When people are overwhelmed, they often fall into behavior patterns that "not only don't help the situation, but that even make it worse." Writing for Harvard Business Review, Alice Boyes, an author and former clinical psychologist, spotlights "five common self-sabotaging mistakes overwhelmed people tend to make"—as well as practical solutions for each.
1. Thinking you don't have time to help yourself
According to Boyes, people who are overwhelmed "often have great ideas about things that would help them feel better and more in control," such as seeing a therapist or taking time to see friends. However, they often dismiss those ideas because they "think they're too busy or that it's not the right time." Instead, they "[wait] to take those actions until a more ideal moment that typically never arrives."
Boyes recommends that rather than waiting, people should "choose the best option that easily available to you now." For instance, if you don't have time interview several therapists to find one who checks all your boxes, go ahead and schedule a few sessions with just one therapist who meets the most critical of your criteria, she writes.
According to Boyes, "By acting to help yourself, you'll get practice finding doable solutions, feel more self-efficacy" and reap the benefits of "trying your ideas."
2. Not leveraging your 'unconscious mind'
"Your unconscious, wandering mind is as valuable a tool for solving problems and creative thinking as your focused mind," Boyes writes. As Boyes explains, allowing your mind to wander can "help you get important things done, without so much pressure to be focused and undistracted all the time, which can be an unreasonable expectation."
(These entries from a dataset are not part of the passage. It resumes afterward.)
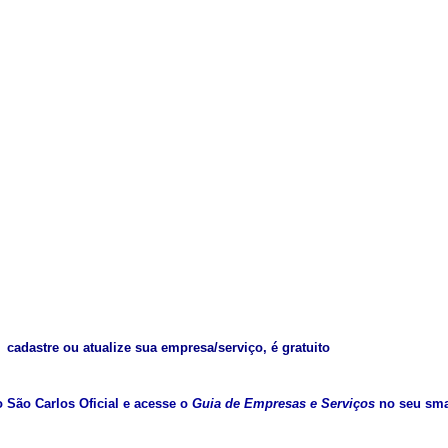
cadastre ou atualize sua empresa/serviço, é gratuito
vo São Carlos Oficial e acesse o
Guia de Empresas e Serviços
no seu sma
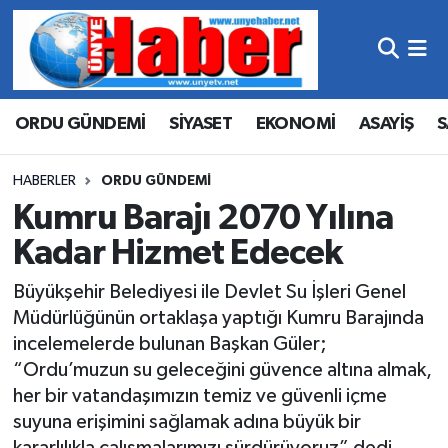
Hava Durumu
ORDU GÜNDEMİ
SİYASET
EKONOMİ
ASAYİŞ
S
Trafik Durumu
Süper Lig Puan Durumu ve Fikstür
HABERLER
ORDU GÜNDEMİ
Kumru Barajı 2070 Yılına
Tüm Manşetler
Kadar Hizmet Edecek
Son Dakika Haberleri
Büyükşehir Belediyesi ile Devlet Su İşleri Genel
Müdürlüğünün ortaklaşa yaptığı Kumru Barajında
Haber Arşivi
incelemelerde bulunan Başkan Güler;
“Ordu’muzun su geleceğini güvence altına almak,
her bir vatandaşımızın temiz ve güvenli içme
suyuna erişimini sağlamak adına büyük bir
Noting that overwhelmed people can "sometimes try to block out work thoughts during their personal time by listening to music, a podcast, or other entertainment," Boyes recommends instead "identifying the activities during which your mind naturally drifts in helpful ways and solves problems for you," such as running errands or going for a walk.
3. Criticizing yourself for feeling overwhelmed
According to Boyes, feeling overwhelmed is often a natural response to trying to complete a high-stakes task or attempting to do something new. However, people who are overwhelmed often "get self-critical about the very fact that [they] feel overwhelmed," believing that they should be able to handle any given task "'without … stressing out.'" They may also react to this self-criticism by "approach[ing] the task with extra perfectionism" or refusing to seek help.
But this mindset can make people "more likely to procrastinate," Boyes writes, "because not only does the task trigger feelings of overwhelm, it also triggers shame or anxiety about having those feelings." Instead, Boyes advises people to replace self-criticism with "compassionate self-talk."
4. Defaulting to your 'dominant ways of handling things'
Since people tend to "have less cognitive and emotional bandwidth" when they feel overwhelmed, they often "become less flexible about adapting to the demands of the situation and default to [their] dominant ways of handling things," Boyes writes. And those methods can often backfire, she adds, by turning your "values" into handicaps. For instance, "thoughtfulness can turn into overthinking" or "having high standards can lead to being picky or perfectionistic."
Boyes recommends that when you are feeling overwhelmed, "make sure you're matching your values to the demands of the situation." You should assess whether the task at hand requires your dominant values—say, thoughtfulness or self-reliance—or whether a "different approach would be better suited to the circumstances."
5. Pulling back from your support system
According to Boyes, when people feel overwhelmed, they tend to have limited emotional energy—and as a result, they often pull back their "emotional availability." For instance, they might not take the time to give their child a long hug because they are "still thinking about other things."
But this behavior can be "self-sabotaging," Boyes writes, because by pulling away from their support system, overwhelmed people are "missing opportunities to fill up [their] emotional cup" when they need it the most. Boyes recommends identifying ways "you still enjoy connecting with your supports even when you've got limited emotional energy," so as to preserve and sustain those channels.
According to Boyes, by "being aware of the five patterns outlined here, you can make getting through busy and challenging times easier on yourself and those around you," by making "easy, small changes" (Boyes, Harvard Business Review, 4/27).